“It’s the end of the world as we know it and I feel fine…” – R.E.M.
Being a worse-case-scenario junkie, I have often wondered about how the world could end. Will it go down in a nuclear holocaust creating radiation mutants? Or possibly a virus that goes global before a vaccine or cure can be discovered, leaving a only those with a natural immunity alive? Or, my favorite, a zombie plague sweeps the globe? It is pure imagination for me – unlike some reality shows like National Geographic’s Doomsday Preppers.
I have often thought about what I would need in order to survive. Do I have the skills and the perseverance to adapt to a new set of rules and pitfalls? Since being diagnosed with multiple chronic illnesses and placed on a regimen of daily and rescue medications, my confidence in being able to survive has drastically diminished. Think about it. Could we survive without our medications? How long would a diabetic last without insulin? How would people with a mental illness last before purposefully or accidentally getting themselves killed? How would people with chronic pain manage to hunt their own food, build their own shelters, or runaway from a swarm of zombies or gang of marauders? Sure, we could muddle through for a short while. We would try our very best to keep up. I can picture it now – pushing myself through the pain until one day I simply collapse with exhaustion and couldn’t take another step even with a pack of cannibals on my trail. After watching the character Lori on The Walking Dead die during childbirth, pregnant women are now on my list of people who won’t survive either.
It can be pretty gosh darn depressing knowing I would be one of the first to die in a post-apocalyptic society. I would be as useless as an iPod without any power. If I was a healthy, virile thirtysomething weeding out the weak links in my group of survivors, I would most likely kill off someone like me. Of course, there are a lot of healthy people out there who would be just as useless as me. I guess that would be the consolation prize…
The most disturbing part of having a chronic illness is find a doctor to oversee my treatments. Having more than one chronic illness simply increases that search exponentially. If you have bipolar, your get sent to a psychiatrist. However, psychiatrists are trained by pharmaceutical reps (and let’s face it – Big Pharm is the real driver of healthcare these days) to throw medications at their patients. They don’t have time for “talk therapy” or cognitive-behavioral therapy. They no longer seem to connect with those professionals who do. Don’t bother asking for a recommendation to a good therapist. The disconnect is an ever-widening chasm that few patients have the stamina to bridge.
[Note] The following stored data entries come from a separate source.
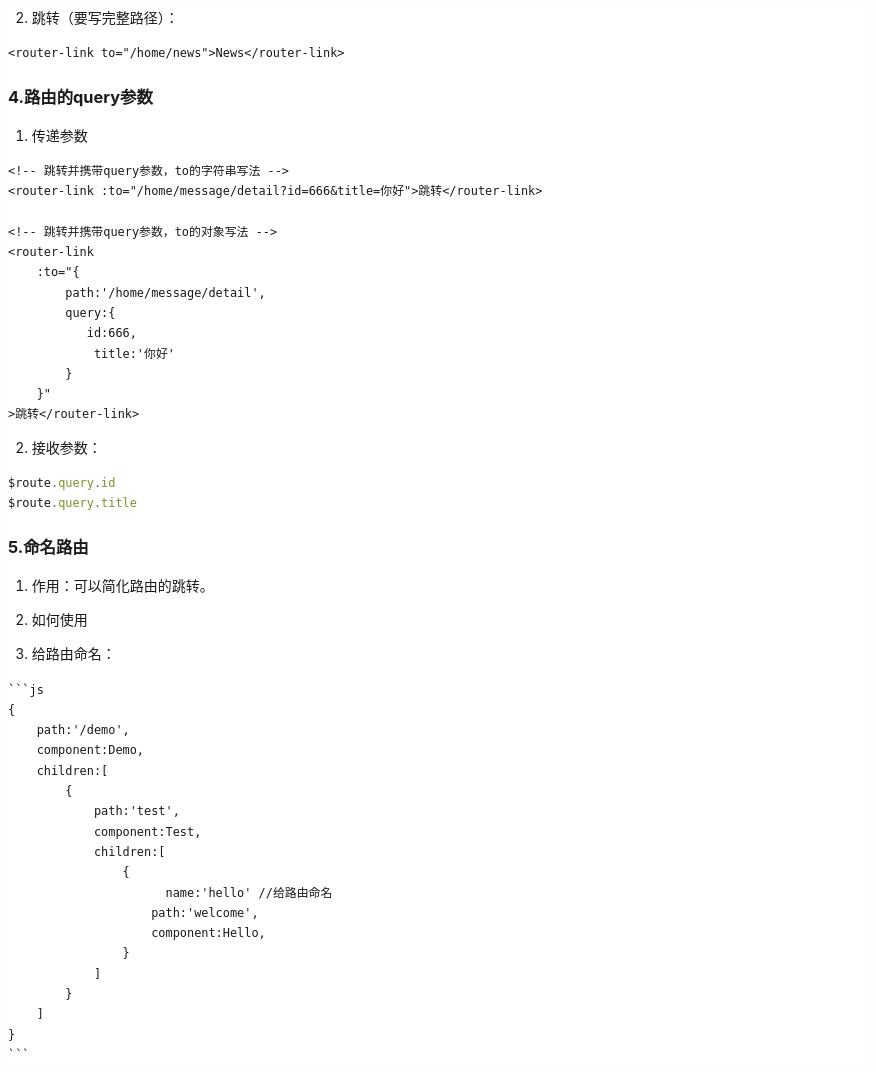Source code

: 2. 跳转（要写完整路径）：
  
  ```vue
  <router-link to="/home/news">News</router-link>
  ```
  

### 4.路由的query参数

1. 传递参数
  
  ```vue
  <!-- 跳转并携带query参数，to的字符串写法 -->
  <router-link :to="/home/message/detail?id=666&title=你好">跳转</router-link>
  
  <!-- 跳转并携带query参数，to的对象写法 -->
  <router-link 
      :to="{
          path:'/home/message/detail',
          query:{
             id:666,
              title:'你好'
          }
      }"
  >跳转</router-link>
  ```
  
2. 接收参数：
  
  ```js
  $route.query.id
  $route.query.title
  ```
  

### 5.命名路由

1. 作用：可以简化路由的跳转。
  
2. 如何使用
  
  1. 给路由命名：
    
    ```js
    {
        path:'/demo',
        component:Demo,
        children:[
            {
                path:'test',
                component:Test,
                children:[
                    {
                          name:'hello' //给路由命名
                        path:'welcome',
                        component:Hello,
                    }
                ]
            }
        ]
    }
    ```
We are left to randomly calling therapists out of a phone book or, more likely, from the list our insurance companies offer up. We all know how well that works out, right?
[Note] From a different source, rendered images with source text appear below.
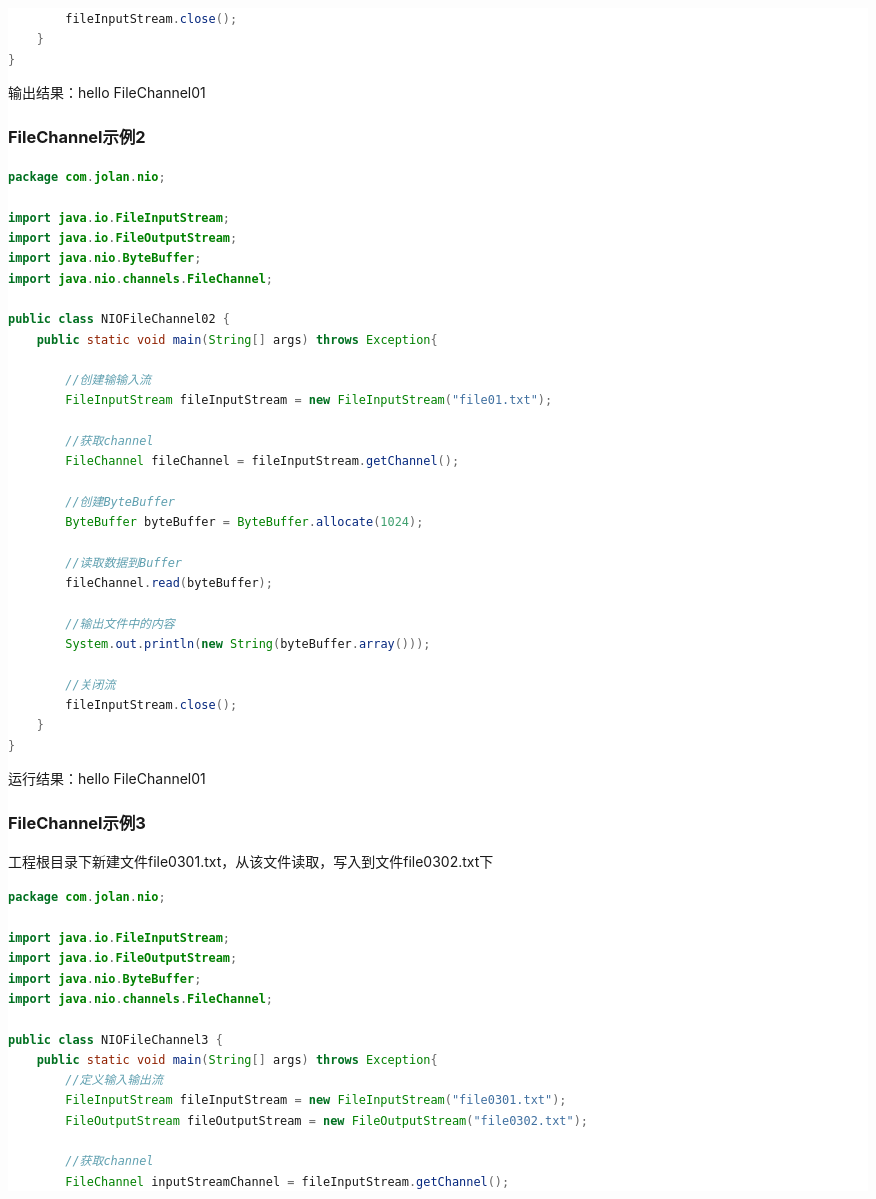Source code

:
 ```java
        fileInputStream.close();
    }
}

```

输出结果：hello FileChannel01  

### FileChannel示例2

```java
package com.jolan.nio;

import java.io.FileInputStream;
import java.io.FileOutputStream;
import java.nio.ByteBuffer;
import java.nio.channels.FileChannel;

public class NIOFileChannel02 {
    public static void main(String[] args) throws Exception{

        //创建输输入流
        FileInputStream fileInputStream = new FileInputStream("file01.txt");

        //获取channel
        FileChannel fileChannel = fileInputStream.getChannel();

        //创建ByteBuffer
        ByteBuffer byteBuffer = ByteBuffer.allocate(1024);

        //读取数据到Buffer
        fileChannel.read(byteBuffer);

        //输出文件中的内容
        System.out.println(new String(byteBuffer.array()));

        //关闭流
        fileInputStream.close();
    }
}

```

运行结果：hello FileChannel01                                                                                                                                                                                                                                                                                                                                                                                                                                                                                                                                                                                                                                                                                                                                                                                                                                                                                                                                                                                                                                             

### FileChannel示例3

工程根目录下新建文件file0301.txt，从该文件读取，写入到文件file0302.txt下

```java
package com.jolan.nio;

import java.io.FileInputStream;
import java.io.FileOutputStream;
import java.nio.ByteBuffer;
import java.nio.channels.FileChannel;

public class NIOFileChannel3 {
    public static void main(String[] args) throws Exception{
        //定义输入输出流
        FileInputStream fileInputStream = new FileInputStream("file0301.txt");
        FileOutputStream fileOutputStream = new FileOutputStream("file0302.txt");

        //获取channel
        FileChannel inputStreamChannel = fileInputStream.getChannel();
```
If you complain to your family doc about migraines, they send you to a neurologist. But did you know that migraines comprise a small fraction of what most neurologist know? Most docs don’t even know that there are headache clinics out there that only deal with migraines and headaches. What a shock! How is a family doc supposed to manage our care if they don’t even know what specialties exist in the world of medicine? What are they actually learning in medical schools these days?
Now if you are lucky enough to have fibromyalgia (I know you can’t actually hear the sarcasm behind the word “lucky” in print), the knee-jerk response from most family docs is to send you to a rheumatologist. But wait! Did anyone ever ask the rheumatologists out there if they want to treat fibromyalgia? They only got stuck with it based on an outdated, obsolete definition of an illness that research has redefined into central nervous system disorder. WTF!!!
The bottom line is that family docs are poorly trained to refer patients with chronic illnesses. They pass their patients on to others hoping they don’t come back. Specialists, like most docs, are trained to run tests until something comes back positive for a disease. Then they cut something out or medicate the problem away. They want to cure their patients, not have a long-term relationship with them. And who can blame them? Modern medicine works best for those illnesses that can be cured. It is ever so disheartening to see the same patient over and over again without making their problem go away.
Chronic illnesses are the ugly step-child of the medical community. They require a lot of patience from both doctors and patients (no pun intended). Most illnesses that fall into this category are treated like that Whack-a-Mole game we all played as kids. Every time a new symptom pops its ugly head, the doc whacks it away with medications, physical therapy, or even some Eastern approaches that have slowly crept into our Western medicine. Is it any surprise that the patients keep coming back?
In the perfect world, there would be a cure for every illness. But since that utopia is out of reach, the medical profession should be more open to managing our chronic illnesses.